Avondale of the post-Civil War era was vibrant and thriving. Residents in 2018 see a different picture: abandoned lots littered with trash, historic buildings in need of repair and families struggling to make ends meet. Residents pulled together businesses, faith institutions and representatives from the public sector to form a task force. Their goal? Figure out what’s happening in Avondale and how to change it.
Dr. Eileen Rehberg, director of Data Analysis and Strategy, used publicly available data and support from passionate interns to equip the task force with what they’d lacked: information. Together, they gathered a wealth of information and pieced together a complex puzzle.
“It’s important to focus on what’s missing,” Ken Smith, president of the Avondale Neighborhood Association, said. “The reality is that community problems don’t exist in silos. Data can link community barriers so you can get a full picture and analyze everything that’s going on. It’s about working together with the neighborhood and empowering them to lead.”
What did they discover? The Avondale population was shrinking.
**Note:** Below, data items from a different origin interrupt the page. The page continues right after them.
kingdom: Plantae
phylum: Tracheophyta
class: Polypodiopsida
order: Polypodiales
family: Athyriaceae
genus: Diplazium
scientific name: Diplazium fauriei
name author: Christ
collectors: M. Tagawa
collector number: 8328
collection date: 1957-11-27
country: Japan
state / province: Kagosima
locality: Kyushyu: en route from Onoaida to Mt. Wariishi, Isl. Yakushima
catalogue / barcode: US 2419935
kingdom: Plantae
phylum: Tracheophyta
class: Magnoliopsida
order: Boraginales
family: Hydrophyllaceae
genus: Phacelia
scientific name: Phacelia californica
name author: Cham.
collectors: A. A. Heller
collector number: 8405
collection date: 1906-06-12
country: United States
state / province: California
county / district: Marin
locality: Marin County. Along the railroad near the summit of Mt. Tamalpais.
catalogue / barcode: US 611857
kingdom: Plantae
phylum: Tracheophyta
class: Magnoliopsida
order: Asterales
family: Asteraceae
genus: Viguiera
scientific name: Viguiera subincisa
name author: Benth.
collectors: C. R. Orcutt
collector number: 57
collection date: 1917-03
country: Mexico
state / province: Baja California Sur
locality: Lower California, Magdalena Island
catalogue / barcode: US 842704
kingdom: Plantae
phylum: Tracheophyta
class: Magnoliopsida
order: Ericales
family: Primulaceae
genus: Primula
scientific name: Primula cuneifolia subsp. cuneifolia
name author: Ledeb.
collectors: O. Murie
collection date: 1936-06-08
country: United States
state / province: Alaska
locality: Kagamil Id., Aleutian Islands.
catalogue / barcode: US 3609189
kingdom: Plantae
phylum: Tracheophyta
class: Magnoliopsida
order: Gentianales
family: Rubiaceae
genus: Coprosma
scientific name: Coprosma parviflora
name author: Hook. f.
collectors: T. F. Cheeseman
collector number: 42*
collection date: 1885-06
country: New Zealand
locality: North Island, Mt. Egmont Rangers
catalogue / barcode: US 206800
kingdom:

Many lacked education necessary for employment, and those who were employed worked in industries in decline. The community was a “food desert,” meaning it lacked a full-service grocery store in the immediate neighborhood radius. Residents struggled with obesity, diabetes and lack of insurance. Families were struggling. Most families with children had female heads of household and struggled to stay above the poverty line.
Data can be a sobering truth – but it’s not a death sentence. Empowered with a holistic picture of what was happening in their community, the Avondale task force was determined to see the community thrive again.
United Way of Greater Chattanooga came alongside the Avondale community to match their key focus areas with programs that can help, like an after-school literacy program with Hamilton County Schools and mentor partnerships with the Chattanooga Mentoring Collective
“In a focus group, Avondale residents were asked what they want from their community,” Eileen said. “What they answered was what any citizen wants: education, jobs, safety. The biggest catalyst for change in Avondale or any community comes from within. That’s a really beautiful thing to see.”
The work in Avondale is just the beginning. United Way is looking to scale data partnerships like this one to other neighborhoods.